MGS: Peace Walker’ın ayak sesleri uzun bir zaman önce duyulmaya başlanmıştı aslında. Web sitelerindeki ve dergilerdeki ön oylamalarda, neredeyse tam puana varan notlar almıştı. Daha da önemlisi Tokyo Game Show 2009’da, en iyi show ve en iyi PSP oyunu gibi çeşitli ödüllere layık görülmüştü.

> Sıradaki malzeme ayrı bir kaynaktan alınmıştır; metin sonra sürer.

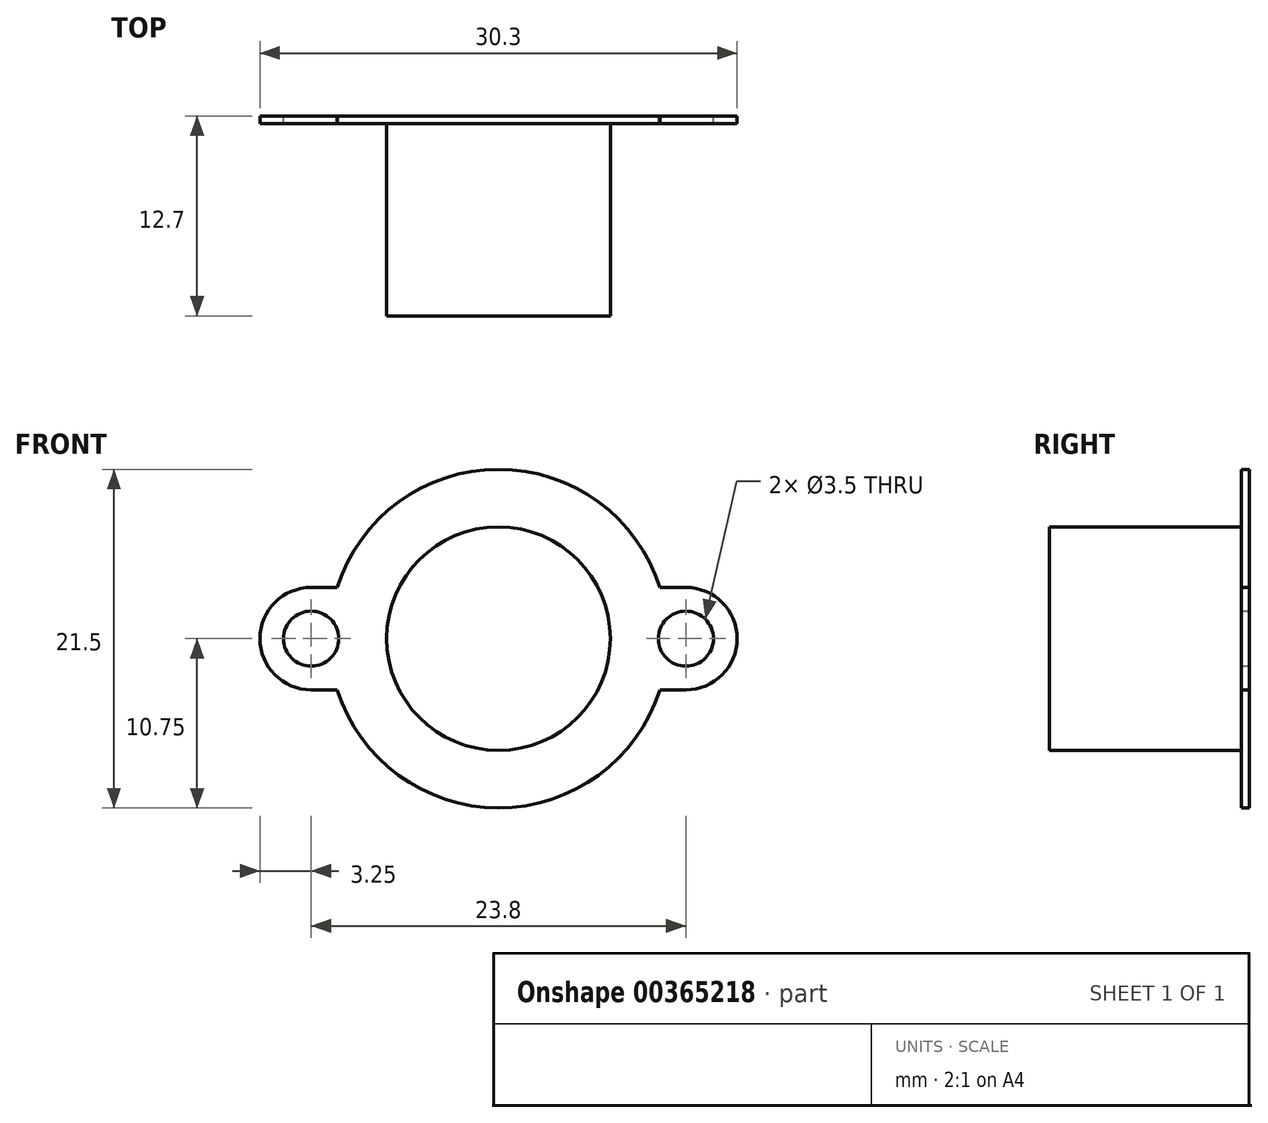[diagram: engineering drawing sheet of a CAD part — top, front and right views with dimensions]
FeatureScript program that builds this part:
annotation { "Feature Type Name" : "Feature", "Feature Type Description" : "" }
export const myFeature = defineFeature(function(context is Context, id is Id, definition is map)
    precondition{}
    {
        {
            var Q0;
            Q0=qCreatedBy(makeId("Front.planeOp"),FACE);
            var sketch = newSketch(context, id + "F0", { "sketchPlane" : qUnion([Q0])});
            skCircle(sketch, "E0", {"center": v(0, 0) * mm, "radius": 7.1 * mm});
            skSolve(sketch);
        }
        {
            var Q0;
            Q0 = qSketchRegion(id + "F0", true);
            extrude(context, id + "F1", {"entities" : qUnion([Q0]), "depth" : 12.7 * mm});
        }
        {
            var Q0;
            Q0=qCreatedBy(makeId("Front.planeOp"),FACE);
            var sketch = newSketch(context, id + "F2", { "sketchPlane" : qUnion([Q0])});
            skLineSegment(sketch, "E1", {"start": v(0, 0) * mm, "end": v(11.9, 0) * mm, "construction": true});
            skCircle(sketch, "E2", {"center": v(11.9, 0) * mm, "radius": 1.75 * mm});
            skLineSegment(sketch, "E3", {"start": v(11.9, -3.25) * mm, "end": v(10.25, -3.25) * mm});
            skLineSegment(sketch, "E4", {"start": v(11.9, 3.25) * mm, "end": v(10.25, 3.25) * mm});
            skArc(sketch, "E5", {"start": v(0, 10.75) * mm, "mid": v(6.35, 8.67) * mm, "end": v(10.25, 3.25) * mm});
            skArc(sketch, "E6", {"start": v(11.9, 3.25) * mm, "mid": v(15.15, 0) * mm, "end": v(11.9, -3.25) * mm});
            skArc(sketch, "E7", {"start": v(10.25, -3.25) * mm, "mid": v(6.35, -8.67) * mm, "end": v(0, -10.75) * mm});
            skLineSegment(sketch, "E8.MirrorCS", {"start": v(-11.9, 3.25) * mm, "end": v(-10.25, 3.25) * mm});
            skArc(sketch, "E9.MirrorCS", {"start": v(0, 10.75) * mm, "mid": v(-6.35, 8.67) * mm, "end": v(-10.25, 3.25) * mm});
            skArc(sketch, "E10.MirrorCS", {"start": v(-11.9, 3.25) * mm, "mid": v(-15.15, 0) * mm, "end": v(-11.9, -3.25) * mm});
            skLineSegment(sketch, "E11.MirrorCS", {"start": v(-11.9, -3.25) * mm, "end": v(-10.25, -3.25) * mm});
            skArc(sketch, "E12.MirrorCS", {"start": v(-10.25, -3.25) * mm, "mid": v(-6.35, -8.67) * mm, "end": v(0, -10.75) * mm});
            skCircle(sketch, "E13.MirrorC", {"center": v(-11.9, 0) * mm, "radius": 1.75 * mm});
            skSolve(sketch);
        }
        {
            var Q0;
            Q0 = qSketchRegion(id + "F2", true);
            extrude(context, id + "F3", {"entities" : qUnion([Q0]), "operationType" : NewBodyOperationType.ADD, "depth" : .5 * mm});
        }
    });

Bunların üstüne, serinin yaratıcısı Hideo Kojima’dan oyunu meteden ifadeler gelince, her MGS’de olduğu gibi, oyuncular Peace Walker’ı da heyecanla beklemeye koyuldular.

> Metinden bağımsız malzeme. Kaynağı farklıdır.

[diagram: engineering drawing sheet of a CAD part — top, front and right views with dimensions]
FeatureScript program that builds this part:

Yapımcılar, oyuna girişte ilk defa PSP oynama ihtimali olanları da düşünmüşler, bu yüzden karşımızda bir tutorial bölümü buluyoruz. İlk defa oynayanlar için hakikaten ilk başlarda handikap olabilir. Özellikle kamera sistemini iyi ayarlamanızı ve auto aim sistemini de açık tutmanızı tavsiye ederim. Bunun dışında Peace Walker, bir kaç adet kontrol dizilimi opsiyonu sunuyor ve bunlardan bize uyanı seçebiliyoruz. Daha önce PSP’de Metal Gear Solid oynayanlar için ise bir problem gözükmüyor, rahatça alışacaklardır.
Görevler tek kişilik ve co-op olarak oynanabiliyor. Tek kişilik oynayabileceğimiz her görevi, sisteme bağlanarak bir başka oyuncu ile beraber oynayabiliyoruz. Daha ilginç bir nokta ise, boss görevlerinin 4 kişiye kadar co-op oynanabilmesi. Tutorial’dan ve ilk görevi de oynadıktan sonra, ana menümüze ulaşabiliyoruz. Burada görev seçimlerini, single ya da co-op oynama opsiyonlarını bulabiliyoruz. İlgi çeken menülerden birisi, Research & Development bölümü. Burada, silah ve eşyalarımızı geliştirebiliyoruz. Topladığımız puanlarla birlikte, silahlarımızın ve eşyalarımızın level’ları artıyor, böylece kendi üretimlerimizi de yapabiliyoruz.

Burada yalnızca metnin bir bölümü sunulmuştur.